▶ TEXT:
★ ★ ★ ★

SHIELDS: Margaret Carlson.

CARLSON: Ben Franklin, not just because I'm from Pennsylvania, but he's the subject of a great new biography by Walter Isaacson, who will be opening the Constitution Center in Philadelphia this weekend.

SHIELDS: Bob Novak.

NOVAK: I'm the last of the Jeffersonians. He's been getting a bad press lately, but he understood the evil of government, and he was a great writer. SHIELDS: I'm a Jeffersonian myself, because -- not because he understood the evil of government, because he understood the dignity and equality of humankind.

Coming up, the CAPITAL GANG Classic, the flag-burning debate eight years ago this very weekend.

(COMMERCIAL BREAK)

SHIELDS: Welcome back.

Just before the Fourth of July eight years ago, the House of Representatives adopted a constitutional amendment to prohibit the burning of the American flag. CAPITAL GANG discussed this on July 1, 1995. Our guest was then-speaker of the House, Newt Gingrich of Georgia.

(BEGIN VIDEO CLIP, July 1, 1995)

SHIELDS: Jodie Allen, why is it necessary to amend the Bill of Rights for the very first time?

★ ★ ★ ★

▶ GIVEN INFORMATION:
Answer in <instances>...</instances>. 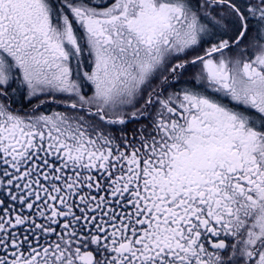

★ ★ ★ ★

▶ REQUIRED TASK 1: List every person the transcript names with both a first and a last name.
▶ REQUIRED TASK 2: Retype the part of the transcript that begins with the words "NOVAK: I'm the" and stops after "Gingrich of Georgia.".

▶ WORKED ANSWER 1:
Margaret Carlson
Ben Franklin
Walter Isaacson
Bob Novak
Newt Gingrich
Jodie Allen

▶ WORKED ANSWER 2:
NOVAK: I'm the last of the Jeffersonians. He's been getting a bad press lately, but he understood the evil of government, and he was a great writer. SHIELDS: I'm a Jeffersonian myself, because -- not because he understood the evil of government, because he understood the dignity and equality of humankind.

Coming up, the CAPITAL GANG Classic, the flag-burning debate eight years ago this very weekend.

(COMMERCIAL BREAK)

SHIELDS: Welcome back.

Just before the Fourth of July eight years ago, the House of Representatives adopted a constitutional amendment to prohibit the burning of the American flag. CAPITAL GANG discussed this on July 1, 1995. Our guest was then-speaker of the House, Newt Gingrich of Georgia.